The South and South-West suburbs see the greatest benefit from this dynamic, with tax savings as the main driving force. Washington and Clackamas counties allow service-oriented tenants up to $10 per square foot in annual tax savings over Multnomah County and the City of Portland. We’re also seeing a lot more interest in Vancouver, Washington, with companies like Zoom Info moving out of Portland proper. Government and technology companies continue to dominate the demand for space in the overall market.
Supply and demand
Typically, we see offers in the central core with at least one year of rent reduction over a five- to 10-year term, tenant improvements (TIs) of $40 to $125 per square foot, and asking rates of 20% lower than before the pandemic. levels. In suburban markets, we’re seeing a three to seven month rent reduction on a five to 10 year contract, IT’s of $25 to $50 per square foot, and rental rates holding steady or increasing by up to 33% per compared to pre-pandemic levels, depending on location and owner. In all submarkets, premium space in highly serviced properties continues to perform well.

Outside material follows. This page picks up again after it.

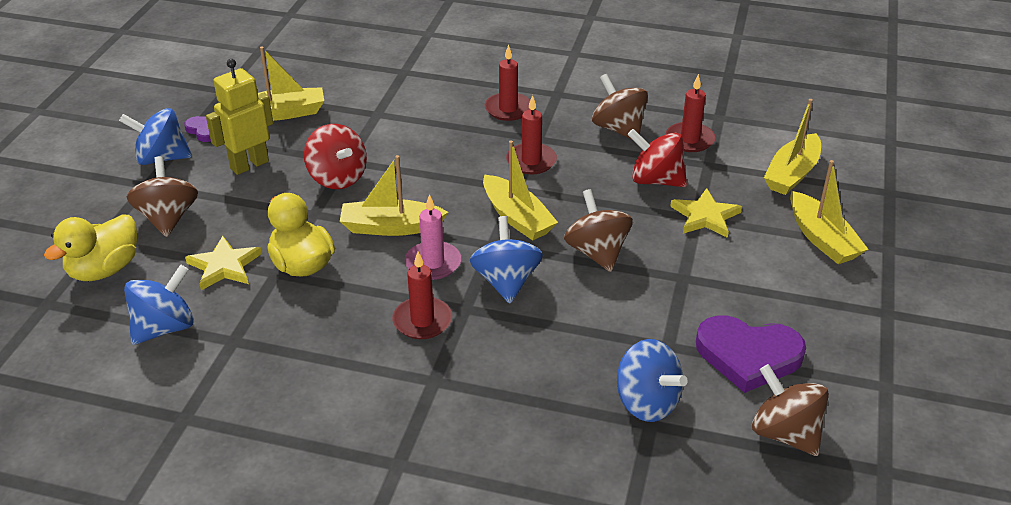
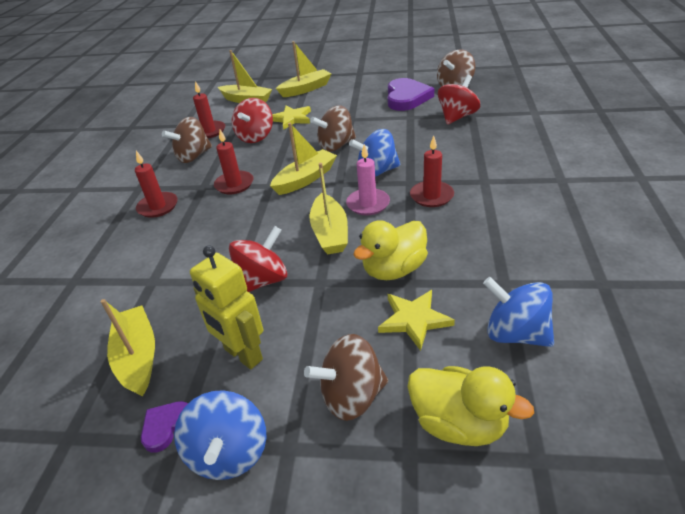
camera: 95 degrees left, 0 degrees up
(646, 402) = (457, 117): blue spinning top -> red spinning top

Unfortunately, the investment sales market has slowed significantly in Portland. We currently have an oversupply of properties available for sale. Unlike the financial crisis, we have yet to see institutional investment groups ready to take losses immediately to weather the storm. Investment demand slowed as investors suspended activity in the Portland market. For this reason, we foresee significant value opportunities for investors looking to acquire assets in the region at higher capitalization rates and with long-term, value-added prospects.